A native of Philadelphia, Ephraim Asili, now an assistant professor at Bard College in New York, will see his first feature film screened at BlackStar. “The Inheritance” is both a narrative fiction and a cinematic essay on the history of black liberation. The protagonist inherits a West Philly house from his grandmother, always filled with books and records by Charles Mingus, Nikki Giovanni and Gordon Parks. Loosely based on Asili’s own experience living in a West Philly group house, the protagonist uses the house to organize a political collective and experience socialist life.
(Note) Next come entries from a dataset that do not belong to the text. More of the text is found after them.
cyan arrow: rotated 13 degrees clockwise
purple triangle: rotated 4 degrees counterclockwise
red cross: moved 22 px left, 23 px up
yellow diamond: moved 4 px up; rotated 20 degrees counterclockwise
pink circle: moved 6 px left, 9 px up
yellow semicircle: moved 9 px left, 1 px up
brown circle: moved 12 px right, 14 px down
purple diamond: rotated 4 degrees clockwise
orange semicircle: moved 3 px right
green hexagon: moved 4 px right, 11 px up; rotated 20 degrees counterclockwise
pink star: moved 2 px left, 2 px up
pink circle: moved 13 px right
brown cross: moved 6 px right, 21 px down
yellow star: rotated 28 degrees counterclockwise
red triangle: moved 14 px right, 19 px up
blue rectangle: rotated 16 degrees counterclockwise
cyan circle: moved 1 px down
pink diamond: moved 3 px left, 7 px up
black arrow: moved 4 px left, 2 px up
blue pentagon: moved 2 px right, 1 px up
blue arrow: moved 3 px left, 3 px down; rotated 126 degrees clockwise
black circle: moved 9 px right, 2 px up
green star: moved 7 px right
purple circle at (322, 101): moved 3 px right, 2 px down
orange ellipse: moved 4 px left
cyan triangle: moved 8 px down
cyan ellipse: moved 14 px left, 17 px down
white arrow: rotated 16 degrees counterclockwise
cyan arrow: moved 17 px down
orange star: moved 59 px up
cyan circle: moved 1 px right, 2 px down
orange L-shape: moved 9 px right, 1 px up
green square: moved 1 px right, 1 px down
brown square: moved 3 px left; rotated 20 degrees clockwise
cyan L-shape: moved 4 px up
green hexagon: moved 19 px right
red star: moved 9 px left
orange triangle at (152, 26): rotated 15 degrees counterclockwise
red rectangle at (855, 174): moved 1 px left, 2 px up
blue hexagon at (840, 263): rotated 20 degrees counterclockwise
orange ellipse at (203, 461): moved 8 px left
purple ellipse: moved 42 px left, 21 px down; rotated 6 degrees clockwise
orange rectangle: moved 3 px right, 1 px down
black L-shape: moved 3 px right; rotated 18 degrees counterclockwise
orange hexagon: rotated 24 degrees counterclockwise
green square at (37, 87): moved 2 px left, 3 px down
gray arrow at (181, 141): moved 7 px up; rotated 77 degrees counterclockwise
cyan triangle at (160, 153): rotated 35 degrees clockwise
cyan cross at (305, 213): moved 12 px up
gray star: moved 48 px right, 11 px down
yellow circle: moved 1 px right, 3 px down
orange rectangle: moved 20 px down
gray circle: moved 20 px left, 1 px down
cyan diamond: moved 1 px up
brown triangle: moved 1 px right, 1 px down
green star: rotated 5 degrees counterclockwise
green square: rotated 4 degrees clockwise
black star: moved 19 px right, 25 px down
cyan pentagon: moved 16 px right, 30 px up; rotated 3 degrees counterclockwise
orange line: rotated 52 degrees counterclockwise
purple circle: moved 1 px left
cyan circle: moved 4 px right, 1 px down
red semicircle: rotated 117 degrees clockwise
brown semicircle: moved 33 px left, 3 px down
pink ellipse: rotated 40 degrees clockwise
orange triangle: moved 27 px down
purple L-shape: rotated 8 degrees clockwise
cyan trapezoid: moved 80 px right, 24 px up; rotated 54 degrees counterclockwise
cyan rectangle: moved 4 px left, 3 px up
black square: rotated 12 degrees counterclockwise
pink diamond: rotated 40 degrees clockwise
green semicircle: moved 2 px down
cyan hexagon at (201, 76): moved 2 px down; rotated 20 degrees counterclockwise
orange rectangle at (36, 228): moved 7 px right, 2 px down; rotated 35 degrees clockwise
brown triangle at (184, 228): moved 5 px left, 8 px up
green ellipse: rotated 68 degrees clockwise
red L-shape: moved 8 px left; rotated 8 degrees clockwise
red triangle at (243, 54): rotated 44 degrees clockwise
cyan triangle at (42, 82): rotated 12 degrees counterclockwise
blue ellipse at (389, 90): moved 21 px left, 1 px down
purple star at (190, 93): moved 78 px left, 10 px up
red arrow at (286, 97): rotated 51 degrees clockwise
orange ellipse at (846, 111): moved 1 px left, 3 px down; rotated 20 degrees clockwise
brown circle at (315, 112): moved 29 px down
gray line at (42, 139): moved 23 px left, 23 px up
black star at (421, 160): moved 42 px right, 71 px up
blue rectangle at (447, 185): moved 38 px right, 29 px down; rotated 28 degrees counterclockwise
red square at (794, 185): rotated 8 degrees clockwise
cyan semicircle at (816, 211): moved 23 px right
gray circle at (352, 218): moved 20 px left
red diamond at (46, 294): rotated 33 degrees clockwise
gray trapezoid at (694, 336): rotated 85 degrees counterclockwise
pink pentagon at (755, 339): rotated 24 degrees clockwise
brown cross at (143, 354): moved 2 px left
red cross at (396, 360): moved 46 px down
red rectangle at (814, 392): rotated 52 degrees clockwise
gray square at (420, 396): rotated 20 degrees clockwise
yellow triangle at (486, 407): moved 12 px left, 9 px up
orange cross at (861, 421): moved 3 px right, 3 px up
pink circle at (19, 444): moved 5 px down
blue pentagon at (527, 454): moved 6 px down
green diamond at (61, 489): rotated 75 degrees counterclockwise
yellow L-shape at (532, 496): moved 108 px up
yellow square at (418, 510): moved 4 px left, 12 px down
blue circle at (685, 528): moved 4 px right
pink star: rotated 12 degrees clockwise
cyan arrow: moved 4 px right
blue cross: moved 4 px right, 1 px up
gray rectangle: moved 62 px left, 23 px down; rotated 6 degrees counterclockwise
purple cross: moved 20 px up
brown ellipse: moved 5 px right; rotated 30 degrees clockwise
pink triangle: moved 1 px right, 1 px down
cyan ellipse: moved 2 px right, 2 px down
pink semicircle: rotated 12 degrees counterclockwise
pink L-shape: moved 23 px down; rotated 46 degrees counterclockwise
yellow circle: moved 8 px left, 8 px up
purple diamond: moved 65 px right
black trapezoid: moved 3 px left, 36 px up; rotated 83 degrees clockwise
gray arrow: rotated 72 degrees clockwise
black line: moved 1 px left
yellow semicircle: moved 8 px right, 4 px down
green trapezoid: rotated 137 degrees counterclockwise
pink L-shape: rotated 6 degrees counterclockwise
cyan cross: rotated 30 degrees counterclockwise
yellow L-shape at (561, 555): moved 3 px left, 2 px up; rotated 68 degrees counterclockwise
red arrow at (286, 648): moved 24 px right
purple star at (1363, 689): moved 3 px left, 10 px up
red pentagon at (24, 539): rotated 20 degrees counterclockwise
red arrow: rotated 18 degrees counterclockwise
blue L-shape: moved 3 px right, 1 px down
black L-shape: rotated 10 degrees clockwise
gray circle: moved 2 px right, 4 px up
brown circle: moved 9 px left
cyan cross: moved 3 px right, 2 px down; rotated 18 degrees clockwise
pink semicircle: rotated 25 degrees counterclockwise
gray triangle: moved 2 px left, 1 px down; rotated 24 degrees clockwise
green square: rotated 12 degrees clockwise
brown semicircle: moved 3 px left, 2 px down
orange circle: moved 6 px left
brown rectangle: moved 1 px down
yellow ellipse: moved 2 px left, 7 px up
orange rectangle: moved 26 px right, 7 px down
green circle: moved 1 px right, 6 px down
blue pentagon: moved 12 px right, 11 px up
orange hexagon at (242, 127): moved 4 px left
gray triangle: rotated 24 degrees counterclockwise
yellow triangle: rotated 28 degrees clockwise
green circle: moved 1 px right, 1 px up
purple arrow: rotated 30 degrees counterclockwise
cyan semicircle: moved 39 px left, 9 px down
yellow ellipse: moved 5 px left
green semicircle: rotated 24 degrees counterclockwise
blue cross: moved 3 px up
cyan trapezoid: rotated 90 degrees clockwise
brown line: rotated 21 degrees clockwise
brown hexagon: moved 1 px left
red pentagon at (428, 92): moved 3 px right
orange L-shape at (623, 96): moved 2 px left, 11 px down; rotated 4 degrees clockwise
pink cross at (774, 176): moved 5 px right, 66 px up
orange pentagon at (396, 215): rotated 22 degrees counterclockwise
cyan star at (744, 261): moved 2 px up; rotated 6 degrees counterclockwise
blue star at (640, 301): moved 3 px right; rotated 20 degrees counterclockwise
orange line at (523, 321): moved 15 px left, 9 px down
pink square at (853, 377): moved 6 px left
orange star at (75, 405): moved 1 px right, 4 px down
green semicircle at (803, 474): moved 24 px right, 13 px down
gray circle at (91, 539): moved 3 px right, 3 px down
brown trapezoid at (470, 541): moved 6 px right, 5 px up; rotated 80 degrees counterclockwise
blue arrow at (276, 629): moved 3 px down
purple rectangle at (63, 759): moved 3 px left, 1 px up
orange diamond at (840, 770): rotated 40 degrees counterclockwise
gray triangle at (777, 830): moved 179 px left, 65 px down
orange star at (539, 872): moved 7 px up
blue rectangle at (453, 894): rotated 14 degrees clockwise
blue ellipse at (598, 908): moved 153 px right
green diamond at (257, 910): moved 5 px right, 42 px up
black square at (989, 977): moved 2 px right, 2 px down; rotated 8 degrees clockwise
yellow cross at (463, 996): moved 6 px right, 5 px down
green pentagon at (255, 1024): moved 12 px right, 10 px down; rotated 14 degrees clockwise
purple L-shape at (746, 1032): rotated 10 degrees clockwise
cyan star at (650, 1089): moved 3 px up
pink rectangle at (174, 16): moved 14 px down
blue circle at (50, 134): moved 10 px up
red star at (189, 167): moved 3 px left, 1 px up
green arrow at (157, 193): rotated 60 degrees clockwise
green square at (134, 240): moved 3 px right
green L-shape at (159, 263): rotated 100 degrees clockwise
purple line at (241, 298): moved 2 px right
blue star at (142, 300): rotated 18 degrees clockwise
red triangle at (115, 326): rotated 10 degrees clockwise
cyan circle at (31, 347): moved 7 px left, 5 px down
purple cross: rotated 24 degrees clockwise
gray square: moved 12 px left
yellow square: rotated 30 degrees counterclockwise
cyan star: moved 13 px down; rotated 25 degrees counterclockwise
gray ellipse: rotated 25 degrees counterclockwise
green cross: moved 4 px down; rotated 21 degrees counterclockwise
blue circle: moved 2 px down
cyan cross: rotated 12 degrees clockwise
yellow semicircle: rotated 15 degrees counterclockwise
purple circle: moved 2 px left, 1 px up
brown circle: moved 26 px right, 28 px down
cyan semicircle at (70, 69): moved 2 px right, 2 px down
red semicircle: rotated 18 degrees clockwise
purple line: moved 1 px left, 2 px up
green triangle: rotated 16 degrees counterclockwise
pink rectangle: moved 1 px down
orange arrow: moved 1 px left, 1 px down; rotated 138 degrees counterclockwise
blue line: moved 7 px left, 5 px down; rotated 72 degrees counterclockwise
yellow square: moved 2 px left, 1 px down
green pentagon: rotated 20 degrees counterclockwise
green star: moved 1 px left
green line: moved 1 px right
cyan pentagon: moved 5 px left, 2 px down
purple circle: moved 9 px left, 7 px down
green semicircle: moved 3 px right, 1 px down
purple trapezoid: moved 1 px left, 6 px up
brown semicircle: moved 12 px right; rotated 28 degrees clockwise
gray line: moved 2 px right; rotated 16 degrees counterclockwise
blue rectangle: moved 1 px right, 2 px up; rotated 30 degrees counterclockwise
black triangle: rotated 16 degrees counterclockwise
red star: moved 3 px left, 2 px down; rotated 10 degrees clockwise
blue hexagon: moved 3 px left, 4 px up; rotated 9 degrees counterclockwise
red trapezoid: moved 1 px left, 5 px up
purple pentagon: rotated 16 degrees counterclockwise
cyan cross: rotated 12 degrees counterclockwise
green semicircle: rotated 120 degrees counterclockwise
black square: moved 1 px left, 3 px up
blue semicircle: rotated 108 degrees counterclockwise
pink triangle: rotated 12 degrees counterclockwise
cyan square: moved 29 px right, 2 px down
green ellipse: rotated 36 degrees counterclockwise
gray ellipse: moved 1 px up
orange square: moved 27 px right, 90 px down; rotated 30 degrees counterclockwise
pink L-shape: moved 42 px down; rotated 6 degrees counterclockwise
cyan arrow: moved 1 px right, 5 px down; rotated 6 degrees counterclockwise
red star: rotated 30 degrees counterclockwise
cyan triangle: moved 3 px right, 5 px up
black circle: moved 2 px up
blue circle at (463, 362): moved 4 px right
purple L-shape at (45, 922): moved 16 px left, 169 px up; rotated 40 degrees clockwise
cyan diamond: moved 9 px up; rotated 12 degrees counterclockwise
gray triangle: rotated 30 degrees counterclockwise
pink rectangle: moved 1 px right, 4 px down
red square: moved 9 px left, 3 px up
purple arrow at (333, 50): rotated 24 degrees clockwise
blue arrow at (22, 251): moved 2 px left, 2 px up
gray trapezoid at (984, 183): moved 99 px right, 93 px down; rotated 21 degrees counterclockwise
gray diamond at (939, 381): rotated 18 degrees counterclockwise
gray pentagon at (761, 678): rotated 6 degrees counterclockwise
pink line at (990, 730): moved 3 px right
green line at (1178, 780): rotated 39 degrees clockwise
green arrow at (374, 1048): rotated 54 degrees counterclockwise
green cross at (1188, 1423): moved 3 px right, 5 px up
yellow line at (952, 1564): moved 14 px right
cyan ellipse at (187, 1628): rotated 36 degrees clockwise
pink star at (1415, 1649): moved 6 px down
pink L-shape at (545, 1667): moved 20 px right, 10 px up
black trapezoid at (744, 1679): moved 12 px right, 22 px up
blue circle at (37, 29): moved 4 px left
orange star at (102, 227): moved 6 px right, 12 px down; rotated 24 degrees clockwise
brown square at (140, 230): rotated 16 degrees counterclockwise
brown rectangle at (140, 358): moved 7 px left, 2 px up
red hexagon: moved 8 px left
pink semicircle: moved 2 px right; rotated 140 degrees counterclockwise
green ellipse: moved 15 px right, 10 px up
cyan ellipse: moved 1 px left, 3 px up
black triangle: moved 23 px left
Inspired by Jean-Luc Godard’s New Wave films, the film offers readings of works by writers such as Audre Lorde and James Baldwin; performances by poets Sonia Sanchez and Ursula Rucker; archival footage of Shirley Chisholm, the first black woman to be elected to the United States Congress; and cameo appearances by MOVE members Debbie Africa, Michael Africa and Mike Africa Jr.
Debbie and Michael Africa Sr. are also featured in their own short documentary about keeping their marriage in prison, “By Your Side”.
Asili has shown her shorter work at BlackStar in the past. During one of these returns to his hometown, he began taking photos of West Philadelphia, some of which were used in his filming process which resulted in “The Inheritance”.
Khander said BlackStar is a place where new movies are made.
“People meet their people at BlackStar. Filmmakers meet producers, directors, screenwriters, funders, ”she said. “People often bring a short film to the festival and then they will find the funding to make it into a feature film. “
This year’s BlackStar is a partial return to in-person films. All films are available online, as they were last year, but some will also be shown outdoors on the Parkway at Eakins Oval as free evening screenings. On Sunday, a four-program mini-festival will be screened at the Mann Center, inside its open-air glass roof.
There will also be events for the filmmakers, including opening and closing nights and a director’s brunch.
“A lot of directors wanted to come to Philadelphia. I think everyone was really lacking in human touch and exchange. And so many of us got vaccinated,” said BlackStar founder Maori Karmael Holmes. “We do. Really our best. The fact that Philadelphia is 75% vaccinated – which is an incredible number – and we always encourage social distancing and the wearing of masks to protect others. We’re going to be as safe as possible.
The BlackStar Film Festival takes place Wednesday through Sunday. More information can be found online.